#### Texto do documento
========================
Derrota do Manchester City diante do Aston Villa pode servir de exemplo para como o Manchester City pode se defender no Mundial de Clubes. Foto: Rui Vieira/ AP

Nos cenários de ataque, o Aston Villa postava-se em um 4-2-3-1 para complicar a linha de 3 defensiva do City. Esse pode ser um caminho, principalmente pelo fato de o Fluminense não ter a mesma velocidade em seu setor defensivo para impedir corridas ofensivas de Bernardo Silva; na decisão da Champions League contra a Inter de Milão, partiu do camisa 20, que se infiltrou na defesa italiana, o passe para Rodri marcar o único gol da vitória do City.

Aproveitamento do City na temporada

Guardiola afirmou que não iria comentar sobre a cobertura da imprensa nessa final. Mas fato é que, desde 2005, o Manchester City tem o quarto pior aproveitamento de um europeu que enfrentará uma equipe brasileira na decisão do Mundial de Clubes. Nesta temporada, ocupa apenas a quarta posição da Premier League e está a cinco pontos do líder Arsenal.

A dificuldade do City é principalmente defensiva e, sem De Bruyne, Rodri é o único no meio-campo capaz de controlar a bola para o ataque inglês. Antes do jogo contra o Fluminense, o City soma 69,2% de aproveitamento; segundo levantamento do Estadão, apenas Chelsea (2012 e 2021) e Liverpool (2005) chegaram à decisão em um momento pior no ano.
========================
#### Dados fornecidos
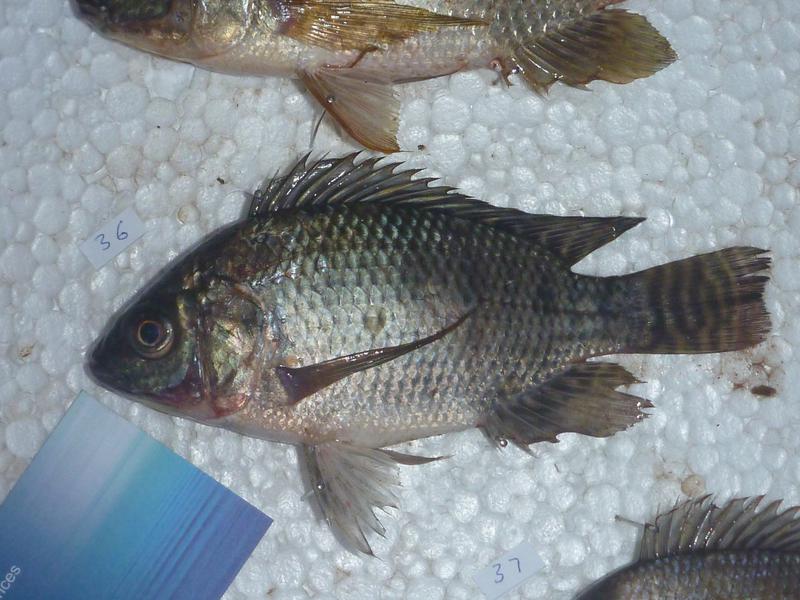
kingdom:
========================
Segundo o texto sobre o Manchester City, por que a formação 4-2-3-1 usada pelo Aston Villa no ataque "pode ser um caminho"? Explique em uma a três frases. O material é independente do texto e não tem relação com ele.

O motivo principal é que o Fluminense não tem, em seu setor defensivo, a mesma velocidade para impedir as corridas ofensivas de Bernardo Silva. O texto lembra que, na decisão da Champions League contra a Inter de Milão, foi do camisa 20 que saiu o passe para o gol de Rodri. Nesse lance, ele havia se infiltrado na defesa italiana.